Here are the pros and cons of using chlorine and bromine in your hot tub:
Effectively kills or inactivates pathogens and algae
Wide range of applications (tablets, granules, liquids, gases, etc.).
Oxidizes materials in the water
Works with all three types of pools (except salt systems)
Maintains a residual concentration in the water
It can leave a strong smell
May cause eye or skin irritation
Salt-chlorine systems can wear away vinyl siding and concrete pools.
Vinyl linings may fade on prolonged contact (granules on the bottom of the pool).
Chlorinated products may contain other ingredients that dilute the amount of chlorine available.
Has no strong odor
Gentler to the eyes than chlorine
Effective disinfectant and algaecide
Acts as an oxidizing agent
Great for sanitizing hot tubs
Works with vinyl, concrete and fiberglass hot tubs.

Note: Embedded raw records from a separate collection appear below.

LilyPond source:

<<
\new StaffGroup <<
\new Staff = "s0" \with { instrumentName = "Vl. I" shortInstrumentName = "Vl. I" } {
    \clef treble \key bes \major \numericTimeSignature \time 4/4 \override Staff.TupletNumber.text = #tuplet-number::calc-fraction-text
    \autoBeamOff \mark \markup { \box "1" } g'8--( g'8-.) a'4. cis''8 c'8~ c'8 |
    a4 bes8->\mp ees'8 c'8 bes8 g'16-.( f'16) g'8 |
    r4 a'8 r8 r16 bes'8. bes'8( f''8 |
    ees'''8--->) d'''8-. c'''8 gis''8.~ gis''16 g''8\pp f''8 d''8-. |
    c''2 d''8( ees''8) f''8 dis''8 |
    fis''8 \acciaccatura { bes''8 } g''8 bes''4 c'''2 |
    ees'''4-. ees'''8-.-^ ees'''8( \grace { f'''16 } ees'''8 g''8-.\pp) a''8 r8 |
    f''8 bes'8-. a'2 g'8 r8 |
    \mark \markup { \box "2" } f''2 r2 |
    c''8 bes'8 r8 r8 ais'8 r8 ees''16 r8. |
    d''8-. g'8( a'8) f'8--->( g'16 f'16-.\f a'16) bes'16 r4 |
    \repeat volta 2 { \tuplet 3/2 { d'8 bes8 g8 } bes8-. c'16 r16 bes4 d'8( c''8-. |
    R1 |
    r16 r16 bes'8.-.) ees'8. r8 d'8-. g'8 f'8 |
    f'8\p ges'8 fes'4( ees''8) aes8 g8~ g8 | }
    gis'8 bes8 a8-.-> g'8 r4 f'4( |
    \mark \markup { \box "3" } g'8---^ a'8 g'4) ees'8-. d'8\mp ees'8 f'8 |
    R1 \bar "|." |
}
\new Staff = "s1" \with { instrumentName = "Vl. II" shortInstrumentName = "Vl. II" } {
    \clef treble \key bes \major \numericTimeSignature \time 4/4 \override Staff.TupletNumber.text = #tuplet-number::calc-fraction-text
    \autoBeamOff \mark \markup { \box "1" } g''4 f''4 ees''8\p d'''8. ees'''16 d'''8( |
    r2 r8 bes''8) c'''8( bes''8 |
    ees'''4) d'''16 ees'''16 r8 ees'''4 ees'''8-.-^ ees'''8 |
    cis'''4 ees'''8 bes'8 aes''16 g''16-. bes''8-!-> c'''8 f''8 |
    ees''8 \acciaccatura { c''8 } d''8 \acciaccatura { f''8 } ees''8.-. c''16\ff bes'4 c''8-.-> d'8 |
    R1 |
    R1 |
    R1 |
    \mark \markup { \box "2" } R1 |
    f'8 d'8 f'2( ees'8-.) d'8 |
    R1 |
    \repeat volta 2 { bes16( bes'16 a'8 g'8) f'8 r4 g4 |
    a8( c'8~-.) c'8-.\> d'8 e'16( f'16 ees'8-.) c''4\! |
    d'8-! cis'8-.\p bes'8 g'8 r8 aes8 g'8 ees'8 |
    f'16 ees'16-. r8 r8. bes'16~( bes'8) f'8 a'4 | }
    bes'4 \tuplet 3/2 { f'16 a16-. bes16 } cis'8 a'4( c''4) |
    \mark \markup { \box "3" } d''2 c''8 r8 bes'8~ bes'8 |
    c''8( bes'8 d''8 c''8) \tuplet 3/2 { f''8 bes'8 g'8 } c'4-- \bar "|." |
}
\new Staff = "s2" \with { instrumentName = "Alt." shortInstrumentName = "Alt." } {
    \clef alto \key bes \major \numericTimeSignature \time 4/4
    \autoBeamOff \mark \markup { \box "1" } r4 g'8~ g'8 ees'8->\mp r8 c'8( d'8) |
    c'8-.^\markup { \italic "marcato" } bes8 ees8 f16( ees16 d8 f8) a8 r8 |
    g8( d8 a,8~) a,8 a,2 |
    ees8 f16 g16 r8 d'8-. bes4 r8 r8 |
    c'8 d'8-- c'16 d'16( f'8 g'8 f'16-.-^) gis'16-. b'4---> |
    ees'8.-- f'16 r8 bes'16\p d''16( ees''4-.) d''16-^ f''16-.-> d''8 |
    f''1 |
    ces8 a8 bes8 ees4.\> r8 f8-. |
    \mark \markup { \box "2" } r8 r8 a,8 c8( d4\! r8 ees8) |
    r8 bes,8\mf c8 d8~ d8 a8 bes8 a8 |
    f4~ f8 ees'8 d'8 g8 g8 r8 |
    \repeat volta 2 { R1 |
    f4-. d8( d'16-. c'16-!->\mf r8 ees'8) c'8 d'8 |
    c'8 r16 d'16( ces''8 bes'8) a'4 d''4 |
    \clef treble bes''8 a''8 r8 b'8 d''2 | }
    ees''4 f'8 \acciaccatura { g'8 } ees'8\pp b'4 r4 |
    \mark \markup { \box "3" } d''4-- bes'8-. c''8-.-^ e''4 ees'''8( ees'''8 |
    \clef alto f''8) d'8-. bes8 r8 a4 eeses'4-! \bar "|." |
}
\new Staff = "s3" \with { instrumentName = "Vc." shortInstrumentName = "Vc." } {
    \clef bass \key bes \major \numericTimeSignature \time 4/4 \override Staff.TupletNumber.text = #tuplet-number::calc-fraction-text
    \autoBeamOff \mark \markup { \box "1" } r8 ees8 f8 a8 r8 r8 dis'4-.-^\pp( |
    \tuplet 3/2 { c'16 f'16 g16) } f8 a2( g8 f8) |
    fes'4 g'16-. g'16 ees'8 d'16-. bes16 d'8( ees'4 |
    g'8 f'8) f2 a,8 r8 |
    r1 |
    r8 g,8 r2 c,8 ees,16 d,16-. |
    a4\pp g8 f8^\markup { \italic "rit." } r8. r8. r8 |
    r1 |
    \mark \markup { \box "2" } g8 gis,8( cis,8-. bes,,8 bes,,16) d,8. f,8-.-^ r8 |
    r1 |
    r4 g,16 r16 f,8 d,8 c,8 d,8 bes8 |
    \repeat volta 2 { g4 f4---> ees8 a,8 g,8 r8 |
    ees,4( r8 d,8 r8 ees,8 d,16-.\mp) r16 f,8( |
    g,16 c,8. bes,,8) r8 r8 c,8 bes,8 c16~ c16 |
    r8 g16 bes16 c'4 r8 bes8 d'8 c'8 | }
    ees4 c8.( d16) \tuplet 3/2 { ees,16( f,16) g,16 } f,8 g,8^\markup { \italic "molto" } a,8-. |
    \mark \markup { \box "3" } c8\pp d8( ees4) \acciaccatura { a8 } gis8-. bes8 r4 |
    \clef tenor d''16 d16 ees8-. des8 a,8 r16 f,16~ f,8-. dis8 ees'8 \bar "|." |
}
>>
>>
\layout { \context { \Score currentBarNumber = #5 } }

More expensive than chlorine
Less oxidation power compared to chlorine
Not suitable for persons with a chlorine allergy.
Does not work well when exposed to sunlight
Both chlorine and bromine are excellent options for keeping your hot tub water clean. Their effectiveness should not be questioned. In the end, when choosing between chlorine and bromine as a disinfectant for your hot tub, you should consider not only the cost, but also the ease of use and safety concerns.